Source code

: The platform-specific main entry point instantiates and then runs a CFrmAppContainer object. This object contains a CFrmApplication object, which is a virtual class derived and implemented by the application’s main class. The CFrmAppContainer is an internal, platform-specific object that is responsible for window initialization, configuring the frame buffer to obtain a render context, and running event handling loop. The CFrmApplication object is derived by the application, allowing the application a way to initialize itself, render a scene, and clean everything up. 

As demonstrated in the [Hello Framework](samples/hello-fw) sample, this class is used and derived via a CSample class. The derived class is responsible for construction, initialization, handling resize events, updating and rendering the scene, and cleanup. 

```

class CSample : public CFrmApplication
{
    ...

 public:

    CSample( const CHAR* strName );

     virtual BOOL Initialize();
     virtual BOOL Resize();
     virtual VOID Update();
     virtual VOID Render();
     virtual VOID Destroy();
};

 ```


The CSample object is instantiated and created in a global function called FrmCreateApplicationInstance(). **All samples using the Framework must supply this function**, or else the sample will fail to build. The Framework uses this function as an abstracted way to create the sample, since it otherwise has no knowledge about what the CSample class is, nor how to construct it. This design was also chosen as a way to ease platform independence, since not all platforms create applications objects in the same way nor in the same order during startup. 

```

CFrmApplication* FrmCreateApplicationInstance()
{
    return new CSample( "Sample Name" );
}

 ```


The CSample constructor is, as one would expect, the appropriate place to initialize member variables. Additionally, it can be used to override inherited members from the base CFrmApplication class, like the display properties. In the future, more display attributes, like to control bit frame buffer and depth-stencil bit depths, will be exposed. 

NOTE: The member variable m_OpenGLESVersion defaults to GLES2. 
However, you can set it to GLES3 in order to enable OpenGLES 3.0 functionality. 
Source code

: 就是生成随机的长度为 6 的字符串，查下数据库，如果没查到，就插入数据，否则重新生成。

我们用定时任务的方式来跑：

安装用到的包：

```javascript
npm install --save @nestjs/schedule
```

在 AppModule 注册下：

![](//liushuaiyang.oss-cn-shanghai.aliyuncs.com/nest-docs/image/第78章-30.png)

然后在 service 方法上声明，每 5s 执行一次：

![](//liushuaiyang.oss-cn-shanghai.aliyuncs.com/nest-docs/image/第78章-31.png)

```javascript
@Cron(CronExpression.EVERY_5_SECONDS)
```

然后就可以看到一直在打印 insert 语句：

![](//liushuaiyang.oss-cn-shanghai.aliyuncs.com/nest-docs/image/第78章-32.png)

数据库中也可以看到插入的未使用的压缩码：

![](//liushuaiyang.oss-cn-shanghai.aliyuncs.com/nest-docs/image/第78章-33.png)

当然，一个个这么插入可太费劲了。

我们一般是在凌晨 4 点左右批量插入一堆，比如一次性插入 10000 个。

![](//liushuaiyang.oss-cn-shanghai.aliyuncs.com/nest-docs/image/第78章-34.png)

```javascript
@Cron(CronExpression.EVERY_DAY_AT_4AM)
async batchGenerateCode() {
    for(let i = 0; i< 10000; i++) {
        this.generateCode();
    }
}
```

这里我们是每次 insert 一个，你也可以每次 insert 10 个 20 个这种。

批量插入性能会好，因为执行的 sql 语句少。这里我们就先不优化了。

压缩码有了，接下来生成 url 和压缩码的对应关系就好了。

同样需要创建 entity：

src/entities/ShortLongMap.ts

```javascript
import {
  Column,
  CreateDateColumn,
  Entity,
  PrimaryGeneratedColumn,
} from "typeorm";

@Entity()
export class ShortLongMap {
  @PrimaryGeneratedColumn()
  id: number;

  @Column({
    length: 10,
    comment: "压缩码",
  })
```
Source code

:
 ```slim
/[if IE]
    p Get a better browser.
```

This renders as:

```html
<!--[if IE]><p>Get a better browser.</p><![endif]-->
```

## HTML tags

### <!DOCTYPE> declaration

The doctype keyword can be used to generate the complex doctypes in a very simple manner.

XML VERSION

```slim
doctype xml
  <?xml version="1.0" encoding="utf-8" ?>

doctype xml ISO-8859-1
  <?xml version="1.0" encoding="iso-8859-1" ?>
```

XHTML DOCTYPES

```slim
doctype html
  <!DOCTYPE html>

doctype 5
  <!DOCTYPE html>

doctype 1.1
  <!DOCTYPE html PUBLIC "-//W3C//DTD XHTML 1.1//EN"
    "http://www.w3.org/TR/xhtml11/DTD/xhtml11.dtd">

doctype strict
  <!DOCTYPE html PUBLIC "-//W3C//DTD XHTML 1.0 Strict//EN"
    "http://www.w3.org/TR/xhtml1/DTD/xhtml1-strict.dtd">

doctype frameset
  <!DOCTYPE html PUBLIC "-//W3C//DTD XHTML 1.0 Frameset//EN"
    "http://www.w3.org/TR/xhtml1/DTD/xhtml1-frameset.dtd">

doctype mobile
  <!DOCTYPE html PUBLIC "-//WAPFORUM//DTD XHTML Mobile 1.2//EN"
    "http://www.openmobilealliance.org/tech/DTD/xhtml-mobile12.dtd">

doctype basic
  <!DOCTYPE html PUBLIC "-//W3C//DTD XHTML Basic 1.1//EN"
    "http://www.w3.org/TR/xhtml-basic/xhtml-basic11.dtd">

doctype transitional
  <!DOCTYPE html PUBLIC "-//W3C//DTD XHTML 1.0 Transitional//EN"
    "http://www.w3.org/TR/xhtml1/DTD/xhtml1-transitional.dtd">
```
━━━━━━━━
TASK BRIEF: Work through the data above line by line and give the number of lines in which "docs" occurs. Add nothing else.

RESULT FOR THIS EXERCISE: 5